### [Task requirements]
Reproduce the text about the European Project on Ocean Acidification from "The EPOCA consortium" to "Océanologique de Villefranche).", word for word.
*** Opening of Given text ***
= European Project on Ocean Acidification =

logo

The European Project on Ocean Acidification (EPOCA) was Europe's first major research initiative and the first large-scale international research effort devoted to studying the impacts and consequences of ocean acidification. EPOCA was an EU FP7 Integrated Project active during four years, from 2008 to 2012.

The EPOCA consortium brought together more than 160 researchers from 32 institutes in 10 European countries (Belgium, France, Germany, Iceland, Italy, the Netherlands, Norway, Sweden, Switzerland, and the United Kingdom) and was coordinated by the French Centre National de la Recherche Scientifique (CNRS) with the project office based at the Institut de la Mer de Villefranche, France (formerly Observatoire Océanologique de Villefranche).

== Scope ==
The research carried out through EPOCA was structured around four themes :

1. Theme 1 investigated the changes in ocean chemistry and biogeography across space and time. Paleo-reconstruction methods were used on several archives, including foraminifera and deep-sea corals, to determine the past variability in ocean chemistry and to tie these to present-day chemical and biological observations;
2. Theme 2 studied the sensitivity of marine organisms, communities and ecosystems to ocean acidification. Key climate-relevant biogeochemical processes such as calcification, primary production and nitrogen fixation were investigated using a large array of techniques, ranging from molecular tools to physiological and ecological approaches. Perturbation experiments were carried out both in the laboratory and in the field, including a major large-scale offshore mesocosm experiment in Svalbard in 2010
3. Theme 3 focused on the integration of the results from Themes 1 and 2 in biogeochemical, sediment, and coupled ocean-climate models to better understand and project the responses of the Earth system to ocean acidification. Special attention was paid to feedbacks of physiological changes on the carbon, nitrogen, sulfur and iron cycles and how these changes will affect and be affected by future climate change;
4. Finally, Theme 4 synthesized the results from Themes 1-3 and assessed uncertainties, risks and thresholds ("tipping points") related to ocean acidification at scales ranging from subcellular to ecosystem and local to global scales. A second focus of this theme was to communicate the findings to fellow scientists but also to policy makers, media, schools and the general public.

== Legacy ==
EPOCA significantly contributed to advancing the state of knowledge on ocean acidification and its impact on marine organisms and ecosystems. The project produced more than 200 research articles, equivalent to 20% of the peer-reviewed scientific literature on ocean acidification published during the period 2009-2012.
*** Close of Given text ***
*** Opening of Data for analysis ***
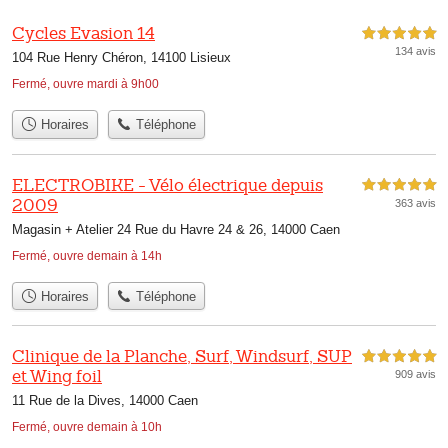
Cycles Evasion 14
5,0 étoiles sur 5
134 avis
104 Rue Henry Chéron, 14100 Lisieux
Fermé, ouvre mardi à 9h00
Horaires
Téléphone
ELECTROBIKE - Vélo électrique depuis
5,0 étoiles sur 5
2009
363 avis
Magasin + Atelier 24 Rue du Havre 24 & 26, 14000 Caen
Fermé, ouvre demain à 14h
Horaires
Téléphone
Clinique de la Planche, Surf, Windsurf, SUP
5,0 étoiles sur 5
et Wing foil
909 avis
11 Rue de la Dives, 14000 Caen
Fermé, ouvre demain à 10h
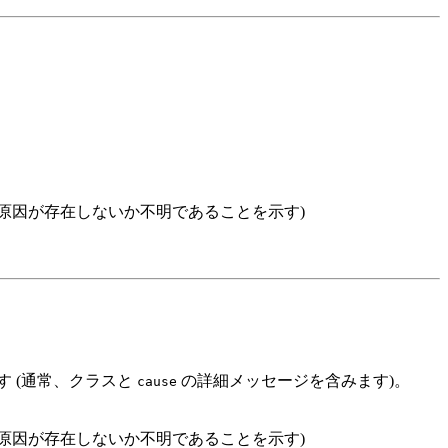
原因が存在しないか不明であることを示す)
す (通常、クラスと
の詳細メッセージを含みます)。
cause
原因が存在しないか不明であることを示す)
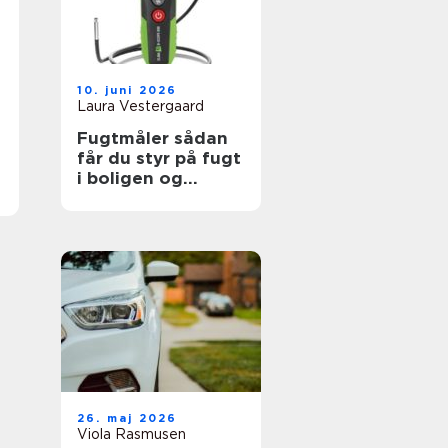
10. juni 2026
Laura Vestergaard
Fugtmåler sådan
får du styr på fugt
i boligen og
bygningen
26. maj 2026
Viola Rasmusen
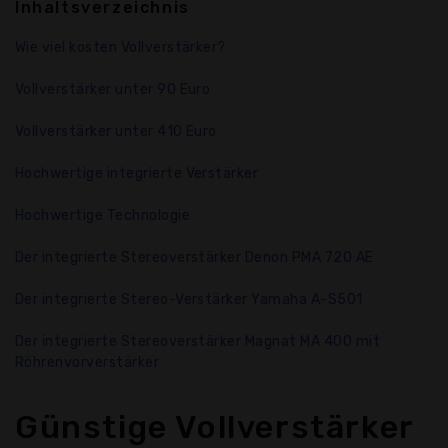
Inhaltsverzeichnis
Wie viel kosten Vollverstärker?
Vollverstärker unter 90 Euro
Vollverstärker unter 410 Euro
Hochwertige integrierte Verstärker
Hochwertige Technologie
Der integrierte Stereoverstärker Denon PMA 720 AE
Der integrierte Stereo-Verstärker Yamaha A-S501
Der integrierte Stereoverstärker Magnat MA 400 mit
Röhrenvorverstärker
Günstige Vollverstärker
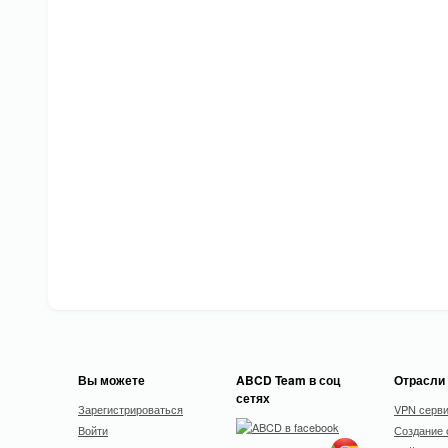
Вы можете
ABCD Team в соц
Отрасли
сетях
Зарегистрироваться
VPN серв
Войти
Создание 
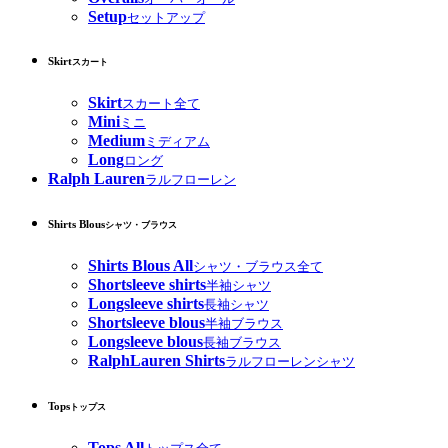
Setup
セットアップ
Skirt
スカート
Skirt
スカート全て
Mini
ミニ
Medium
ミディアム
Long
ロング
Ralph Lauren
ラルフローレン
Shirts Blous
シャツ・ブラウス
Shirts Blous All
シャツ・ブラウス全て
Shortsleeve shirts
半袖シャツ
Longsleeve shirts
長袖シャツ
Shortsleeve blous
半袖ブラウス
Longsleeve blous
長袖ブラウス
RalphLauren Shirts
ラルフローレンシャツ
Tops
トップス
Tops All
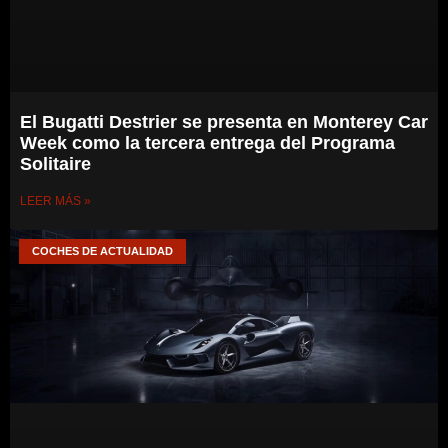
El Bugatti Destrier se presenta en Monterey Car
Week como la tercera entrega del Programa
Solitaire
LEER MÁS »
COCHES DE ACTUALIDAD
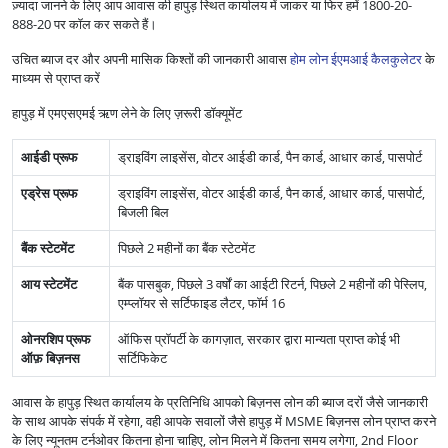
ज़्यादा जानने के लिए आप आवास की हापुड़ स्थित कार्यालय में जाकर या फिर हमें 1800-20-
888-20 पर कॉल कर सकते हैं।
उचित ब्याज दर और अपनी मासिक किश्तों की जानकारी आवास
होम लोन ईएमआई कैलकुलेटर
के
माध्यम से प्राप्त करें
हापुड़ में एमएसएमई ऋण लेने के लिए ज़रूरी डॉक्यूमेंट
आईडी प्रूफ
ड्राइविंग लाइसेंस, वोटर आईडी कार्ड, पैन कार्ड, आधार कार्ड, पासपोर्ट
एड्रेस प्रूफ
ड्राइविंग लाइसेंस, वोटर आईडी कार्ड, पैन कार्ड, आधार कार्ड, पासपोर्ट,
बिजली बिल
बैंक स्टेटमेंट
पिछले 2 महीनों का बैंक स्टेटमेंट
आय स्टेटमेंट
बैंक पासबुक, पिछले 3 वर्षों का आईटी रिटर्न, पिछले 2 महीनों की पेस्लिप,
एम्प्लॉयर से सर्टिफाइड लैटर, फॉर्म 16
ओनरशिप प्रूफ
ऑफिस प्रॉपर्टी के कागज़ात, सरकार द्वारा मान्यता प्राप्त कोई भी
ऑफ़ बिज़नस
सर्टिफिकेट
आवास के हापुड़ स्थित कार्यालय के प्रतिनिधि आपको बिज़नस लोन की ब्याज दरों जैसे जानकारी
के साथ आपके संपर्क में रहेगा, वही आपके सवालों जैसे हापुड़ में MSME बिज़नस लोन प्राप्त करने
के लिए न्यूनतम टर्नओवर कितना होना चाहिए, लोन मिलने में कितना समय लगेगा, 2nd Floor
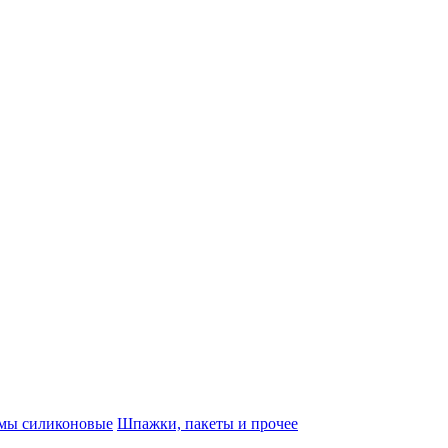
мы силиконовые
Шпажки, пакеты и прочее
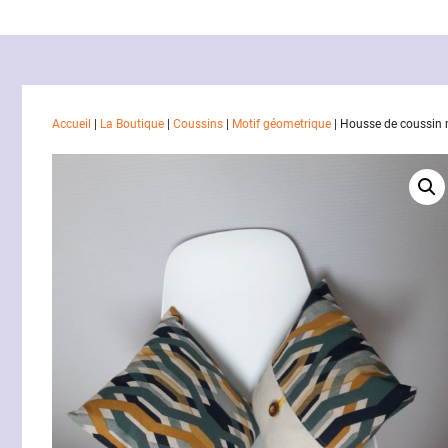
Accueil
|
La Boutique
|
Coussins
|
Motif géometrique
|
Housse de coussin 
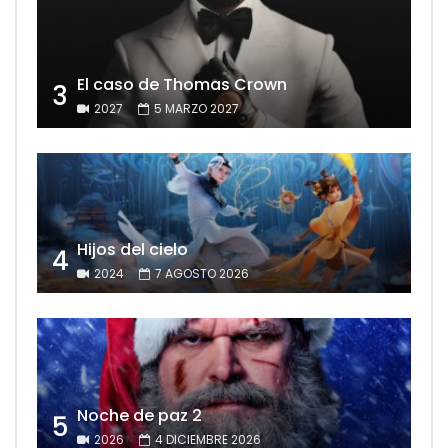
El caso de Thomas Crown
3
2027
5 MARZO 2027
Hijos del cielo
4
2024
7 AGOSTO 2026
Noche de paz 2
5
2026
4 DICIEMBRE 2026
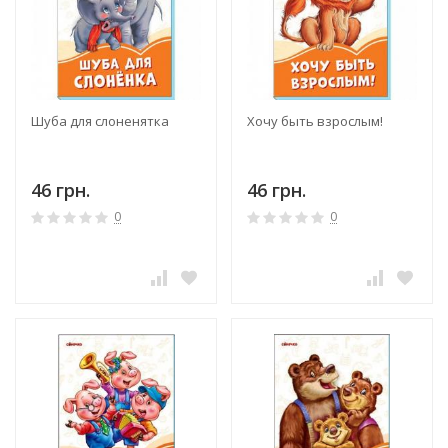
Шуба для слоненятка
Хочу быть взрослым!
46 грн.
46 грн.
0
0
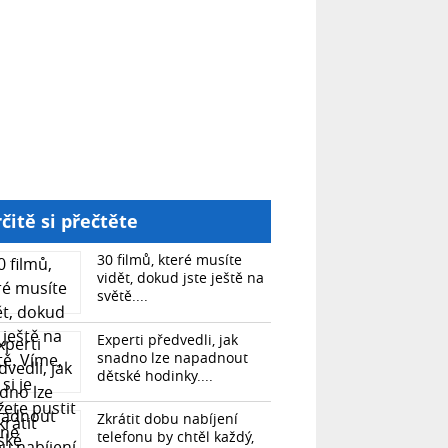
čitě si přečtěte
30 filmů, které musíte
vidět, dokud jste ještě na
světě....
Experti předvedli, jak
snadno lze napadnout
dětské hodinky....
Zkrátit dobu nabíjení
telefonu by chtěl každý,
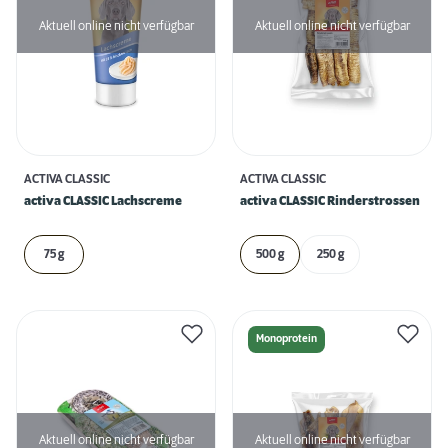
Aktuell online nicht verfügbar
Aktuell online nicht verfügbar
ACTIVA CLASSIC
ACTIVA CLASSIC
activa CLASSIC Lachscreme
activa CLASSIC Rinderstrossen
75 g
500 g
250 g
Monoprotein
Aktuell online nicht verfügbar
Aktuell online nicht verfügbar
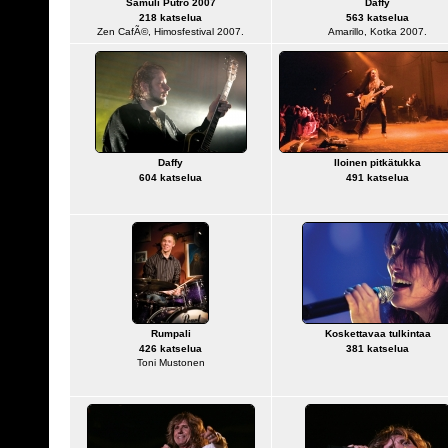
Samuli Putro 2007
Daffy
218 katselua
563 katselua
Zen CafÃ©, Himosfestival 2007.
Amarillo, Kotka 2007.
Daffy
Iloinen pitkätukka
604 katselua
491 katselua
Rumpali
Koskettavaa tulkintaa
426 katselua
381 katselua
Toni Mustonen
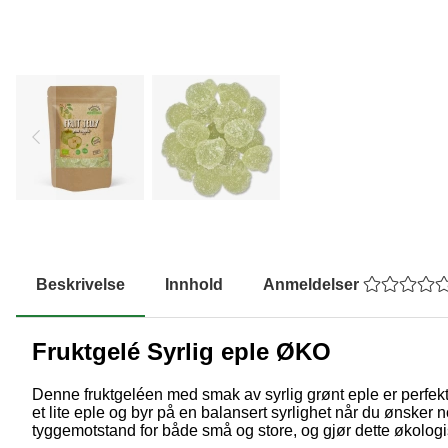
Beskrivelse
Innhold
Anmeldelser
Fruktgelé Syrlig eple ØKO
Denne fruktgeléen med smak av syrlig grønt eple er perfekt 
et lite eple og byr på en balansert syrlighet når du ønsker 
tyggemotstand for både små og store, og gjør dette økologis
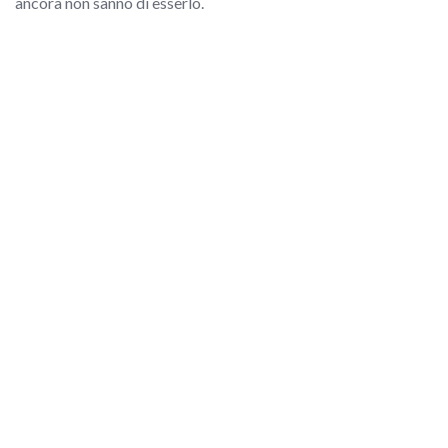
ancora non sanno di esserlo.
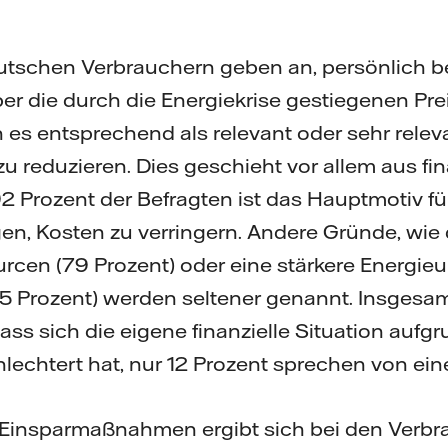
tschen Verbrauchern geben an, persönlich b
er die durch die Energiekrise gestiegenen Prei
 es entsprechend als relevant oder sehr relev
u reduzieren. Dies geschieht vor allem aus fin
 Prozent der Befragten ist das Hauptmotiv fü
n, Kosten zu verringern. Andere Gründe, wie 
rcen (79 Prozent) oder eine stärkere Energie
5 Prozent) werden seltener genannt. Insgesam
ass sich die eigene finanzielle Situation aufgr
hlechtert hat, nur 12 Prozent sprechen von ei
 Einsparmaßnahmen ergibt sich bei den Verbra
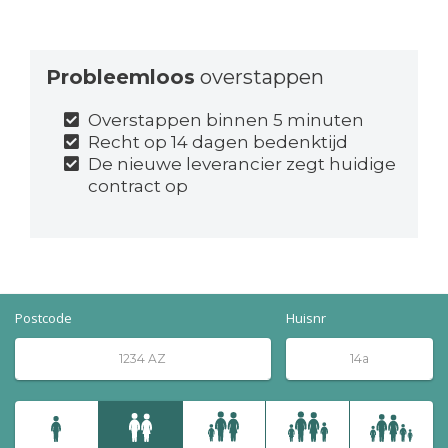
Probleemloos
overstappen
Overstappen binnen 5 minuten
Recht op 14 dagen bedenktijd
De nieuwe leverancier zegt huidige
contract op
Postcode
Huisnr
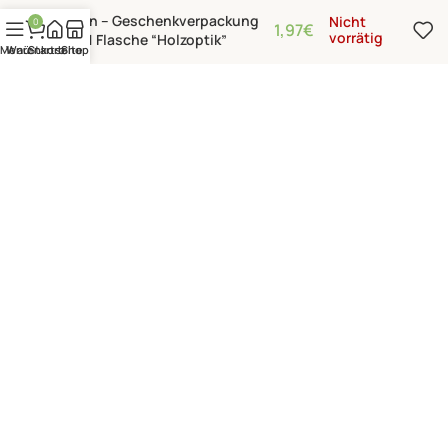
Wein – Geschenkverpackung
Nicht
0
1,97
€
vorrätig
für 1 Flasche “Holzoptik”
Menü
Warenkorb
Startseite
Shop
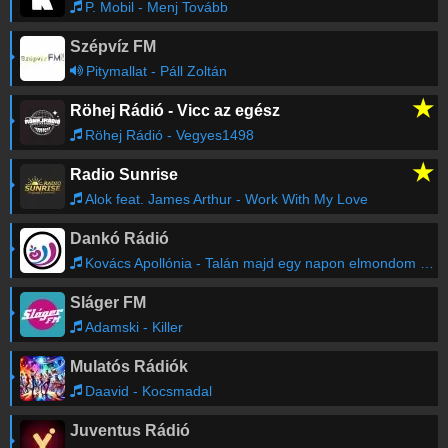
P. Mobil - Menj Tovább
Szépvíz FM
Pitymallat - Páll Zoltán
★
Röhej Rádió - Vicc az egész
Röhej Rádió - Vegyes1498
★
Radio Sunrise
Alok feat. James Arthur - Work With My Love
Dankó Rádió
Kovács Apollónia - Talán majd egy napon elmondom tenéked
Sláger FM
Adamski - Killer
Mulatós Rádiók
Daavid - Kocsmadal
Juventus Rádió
*** Close of Data for analysis ***
### [Solution below]
The EPOCA consortium brought together more than 160 researchers from 32 institutes in 10 European countries (Belgium, France, Germany, Iceland, Italy, the Netherlands, Norway, Sweden, Switzerland, and the United Kingdom) and was coordinated by the French Centre National de la Recherche Scientifique (CNRS) with the project office based at the Institut de la Mer de Villefranche, France (formerly Observatoire Océanologique de Villefranche).